Trade Chats: Interview With Tamarind

Trade Chats have been a little quiet recently. Wait, what? I hear you cry. Trade chat is never quiet! Well, in game it might go on murmuring nonsensical things deep into the night, but here Trade Chat is a bit more respectable: it’s the feature where we chat to bloggers, and other likely suspects.

Our trade chats return with a vengeance today. We’ve cornered Tamarind of Righteous Orbs and asked him to do the thing he does so very well on his own blog: talk.

Tamarind’s writing style is like no other out there. Yes he goes on tangents at any opportunity (which are usually hilarious). Yes, it’s long (the interview, like his posts, is pushing novella status), and yes he swears (it’s not much but be warned if you’re sensitive about language). With all of that, he’s one of our most unique bloggers who says what he wants, and when you read him – and you can’t help but keep reading his long posts – you get a feeling he’s very much pouring himself into the post, talking straight to you from the heart.

The interview’s behind a cut because of its length. But I strongly recommend reading it all: we cover his writing style, his opinion of what’s to come in WoW, his opinion of gamers as a culture, and more besides. Without further ado.. Tamarind…

Q: You’ve told us a hilarious post-patch tale of a Naxx PUG (which has made me want to try disc right *now*) and how they just didn’t get your new role. What do you think the future of PUGs looks like – will people learn what other classes do afresh, or will that knowledge just stay among tight guild groups?

Tamarind: I don’t think one slightly silly encounter can be counted as evidence that pugs are doomed, doomed, doooomed! The thing about pugs is they’re comprised of people and consequently they’re incredibly unpredictable, for good or ill. But I actually think pugging is important – WoW is a social space, after all, an MMO, not a single player game, and I think if you spend too much time cosily ensconced in your guild you forget that are things to be learned out there and start convincing yourself that it’s not safe to go outside in case the scary pugs get you. I mean, yes, we all have the occasional shitty or otherwise absurd pug, but I’ve had some good pugs as well and met some very decent people.

_Source material_

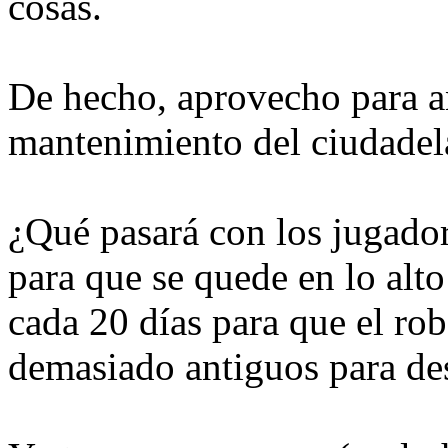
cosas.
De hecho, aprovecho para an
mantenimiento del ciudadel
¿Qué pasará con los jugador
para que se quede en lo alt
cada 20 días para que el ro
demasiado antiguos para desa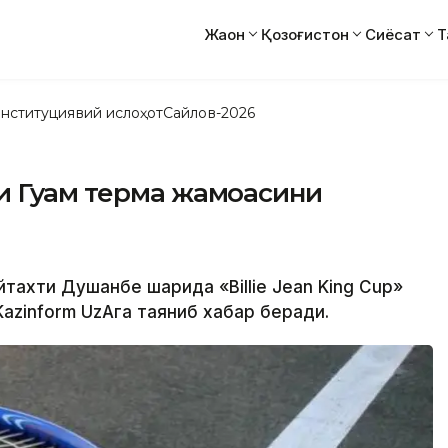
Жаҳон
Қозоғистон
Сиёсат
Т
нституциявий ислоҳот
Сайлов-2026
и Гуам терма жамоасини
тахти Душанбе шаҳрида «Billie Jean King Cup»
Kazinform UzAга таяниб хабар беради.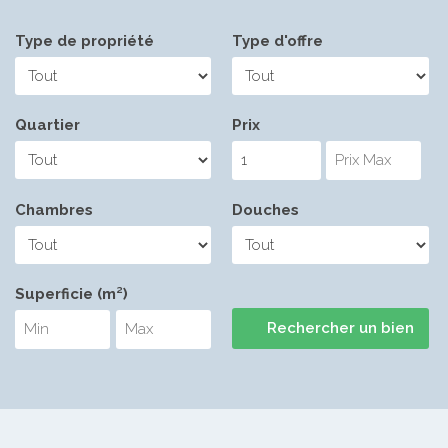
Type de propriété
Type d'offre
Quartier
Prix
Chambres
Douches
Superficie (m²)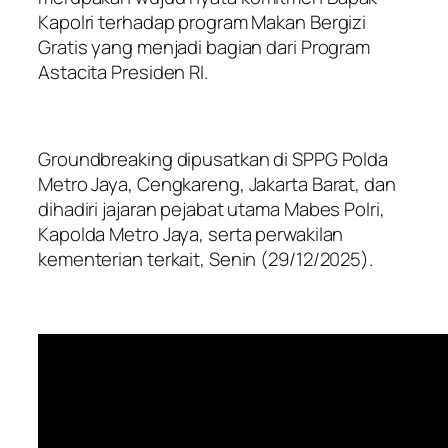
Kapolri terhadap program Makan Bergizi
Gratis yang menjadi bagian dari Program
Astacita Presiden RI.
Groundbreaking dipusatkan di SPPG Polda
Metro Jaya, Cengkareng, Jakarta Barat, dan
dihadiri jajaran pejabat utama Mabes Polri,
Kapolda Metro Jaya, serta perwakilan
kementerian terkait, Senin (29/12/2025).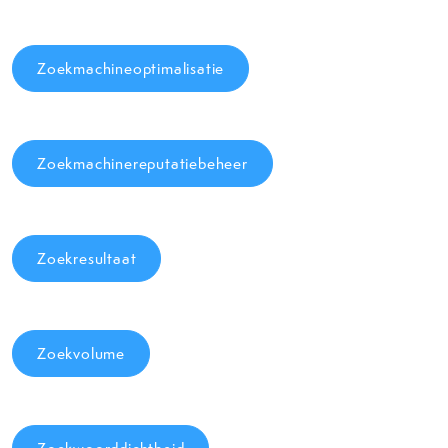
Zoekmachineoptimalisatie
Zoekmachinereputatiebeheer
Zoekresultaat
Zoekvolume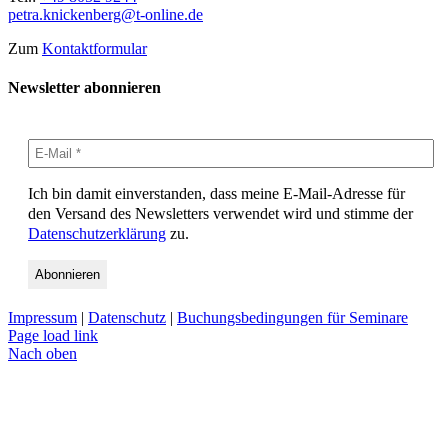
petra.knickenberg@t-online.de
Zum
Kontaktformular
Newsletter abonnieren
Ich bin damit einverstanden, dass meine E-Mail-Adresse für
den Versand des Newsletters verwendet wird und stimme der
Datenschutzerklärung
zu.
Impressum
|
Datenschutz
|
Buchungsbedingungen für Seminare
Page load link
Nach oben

...

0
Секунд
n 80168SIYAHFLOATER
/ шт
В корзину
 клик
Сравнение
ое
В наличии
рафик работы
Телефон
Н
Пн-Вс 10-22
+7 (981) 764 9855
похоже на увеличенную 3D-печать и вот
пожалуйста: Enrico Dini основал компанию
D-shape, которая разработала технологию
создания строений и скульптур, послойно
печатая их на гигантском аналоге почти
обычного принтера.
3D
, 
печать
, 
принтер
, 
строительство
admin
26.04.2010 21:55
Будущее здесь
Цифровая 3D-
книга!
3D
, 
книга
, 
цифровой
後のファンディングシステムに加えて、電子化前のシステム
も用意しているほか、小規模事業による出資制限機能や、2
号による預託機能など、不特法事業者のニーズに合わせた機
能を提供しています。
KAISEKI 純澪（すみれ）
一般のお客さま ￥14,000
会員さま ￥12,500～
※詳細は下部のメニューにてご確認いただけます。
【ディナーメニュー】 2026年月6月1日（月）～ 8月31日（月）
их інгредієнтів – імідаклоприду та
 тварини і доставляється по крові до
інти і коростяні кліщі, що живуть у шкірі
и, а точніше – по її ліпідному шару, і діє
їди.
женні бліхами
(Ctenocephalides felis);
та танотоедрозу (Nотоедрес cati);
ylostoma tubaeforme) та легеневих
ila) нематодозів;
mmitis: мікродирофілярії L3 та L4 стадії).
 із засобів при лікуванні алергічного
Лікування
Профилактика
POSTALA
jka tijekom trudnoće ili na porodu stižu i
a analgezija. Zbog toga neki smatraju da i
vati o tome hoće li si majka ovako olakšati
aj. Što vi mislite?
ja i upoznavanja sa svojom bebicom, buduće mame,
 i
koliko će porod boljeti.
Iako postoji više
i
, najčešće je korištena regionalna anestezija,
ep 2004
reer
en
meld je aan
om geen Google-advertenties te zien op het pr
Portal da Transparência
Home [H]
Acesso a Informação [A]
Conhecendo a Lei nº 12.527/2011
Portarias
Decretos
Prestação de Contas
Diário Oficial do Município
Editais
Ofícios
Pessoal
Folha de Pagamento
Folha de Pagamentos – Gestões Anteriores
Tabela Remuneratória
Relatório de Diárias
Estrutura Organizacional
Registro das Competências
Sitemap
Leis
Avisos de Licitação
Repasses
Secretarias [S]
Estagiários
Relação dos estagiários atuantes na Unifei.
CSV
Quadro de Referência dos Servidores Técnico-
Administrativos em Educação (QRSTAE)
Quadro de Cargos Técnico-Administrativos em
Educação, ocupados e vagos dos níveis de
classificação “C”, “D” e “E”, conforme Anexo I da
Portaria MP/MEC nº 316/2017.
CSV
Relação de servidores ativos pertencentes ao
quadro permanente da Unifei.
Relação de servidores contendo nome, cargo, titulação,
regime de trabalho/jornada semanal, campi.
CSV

_Exercise instructions_
Carry on the Tamarind interview from its last sentence. The records are not needed here.

_Output below_
And by spending all your time in what you essentially turn into a gated community, you started to get a slightly distorted impression of the game. I mean lots of people were quite condemnatory about that pug but I think it’s easy to forget that other classes can seem pretty esoteric and the way the big jigsaw of WoW fits together is something that’s pretty much a mystery until you go out and do Actual Research, and I’m not sure Actual Research is something it’s fair to expect from people. As I think I said in the post one of the weird things about WoW is how much essential knowledge ends up coming from outside the game itself. Of course this perhaps a wider, and reasonably well-documented, problem in the game itself.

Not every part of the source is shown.